The headlines will tell you that Kobe Bryant has scored 40-plus points in each of the last three, and the speculation will tell you that he’s trying to prove to Dwight Howard that he’s still got it. But the numbers tell you that the Lakers are winning games on the other end of the floor.
Through Friday, the Lakers rank just 14th in offensive efficiency, scoring 100.3 points per 100 possessions, barely above the league average of 99.9. And during this five-game winning streak, with Bryant averaging 39 points and shooting 50 percent, they’ve actually scored less than 99 points per 100 possessions. Translation: Their offense, even with Kobe going off, has been pretty mediocre.
On the other end of the floor, the Lakers rank fourth in the league, allowing their opponents to score just 94.8 points per 100 possessions. And over the last five games, the Laker D has been downright stifling, allowing less than 90 points per 100 possessions.
Of course, only one of the Lakers’ last five opponents (Phoenix) has been an above-average offensive team thus far. But the Lakers have held the five to an average of nine points per 100 possessions below their season mark.
Efficiency of last five Laker opponents
|1/6||vs. Golden State||99.1||94.4||-4.7|
OffRtg = Points scored per 100 possessions for the season
It was thought that the Lakers’ defense might suffer with the departure of Lamar Odom, who had the lowest on-court defensive efficiency number of any Laker rotation player over the last three seasons. (From 2009-10 through last season, the Lakers allowed just 99.8 points per 100 possessions in Odom’s 7,539 minutes.)
But new head coach Mike Brown has seemingly made up for Odom’s absence. In fact, the Lakers were a top-five defense already when Andrew Bynum (their second-most important defender over the last few years) returned from his four-game suspension.

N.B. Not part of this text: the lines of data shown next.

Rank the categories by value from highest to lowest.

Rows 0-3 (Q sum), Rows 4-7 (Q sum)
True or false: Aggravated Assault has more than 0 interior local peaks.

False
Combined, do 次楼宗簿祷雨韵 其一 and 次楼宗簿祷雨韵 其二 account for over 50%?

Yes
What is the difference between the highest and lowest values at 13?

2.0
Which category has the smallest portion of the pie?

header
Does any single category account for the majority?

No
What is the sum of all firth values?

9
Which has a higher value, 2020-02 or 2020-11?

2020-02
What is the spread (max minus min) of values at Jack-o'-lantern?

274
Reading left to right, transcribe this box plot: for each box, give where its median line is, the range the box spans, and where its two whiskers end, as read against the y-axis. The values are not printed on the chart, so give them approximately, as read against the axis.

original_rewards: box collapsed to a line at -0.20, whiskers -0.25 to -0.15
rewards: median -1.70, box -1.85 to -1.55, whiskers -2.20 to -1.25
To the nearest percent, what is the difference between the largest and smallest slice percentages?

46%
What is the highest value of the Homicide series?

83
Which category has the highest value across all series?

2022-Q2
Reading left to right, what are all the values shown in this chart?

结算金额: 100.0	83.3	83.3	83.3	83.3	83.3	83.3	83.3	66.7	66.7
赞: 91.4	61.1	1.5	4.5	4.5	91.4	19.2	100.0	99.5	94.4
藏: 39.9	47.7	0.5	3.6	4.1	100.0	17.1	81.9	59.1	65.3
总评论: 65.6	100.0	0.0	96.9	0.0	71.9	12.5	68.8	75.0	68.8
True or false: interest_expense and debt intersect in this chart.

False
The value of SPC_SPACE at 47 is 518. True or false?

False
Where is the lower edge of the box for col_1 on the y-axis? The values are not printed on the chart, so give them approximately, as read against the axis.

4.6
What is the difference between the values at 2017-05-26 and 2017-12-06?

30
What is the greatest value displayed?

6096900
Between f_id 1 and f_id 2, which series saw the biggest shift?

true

The Lakers’ defense is strong in almost every statistical category. It ranks fourth in defending 2-point shots, sixth in defending 3-point shots, third in defensive rebounding percentage, and ninth in opponent free throw rate.
The only thing the Lakers don’t do well defensively is force turnovers. In fact, they rank 29th by forcing only 13.1 turnovers per 100 possessions.
Ironically, the Clippers’ offense ranks second by committing only 13.8 turnovers per 100 possessions. Overall, though it’s been pretty inconsistent through eight games, Chris Paul‘s new team ranks sixth offensively, scoring 104.2 points per 100 possessions.
So Saturday’s matchup will be offense vs. defense. And no matter how many points that Bryant scores, it will likely be the Lakers’ defense that puts them in position to win the game.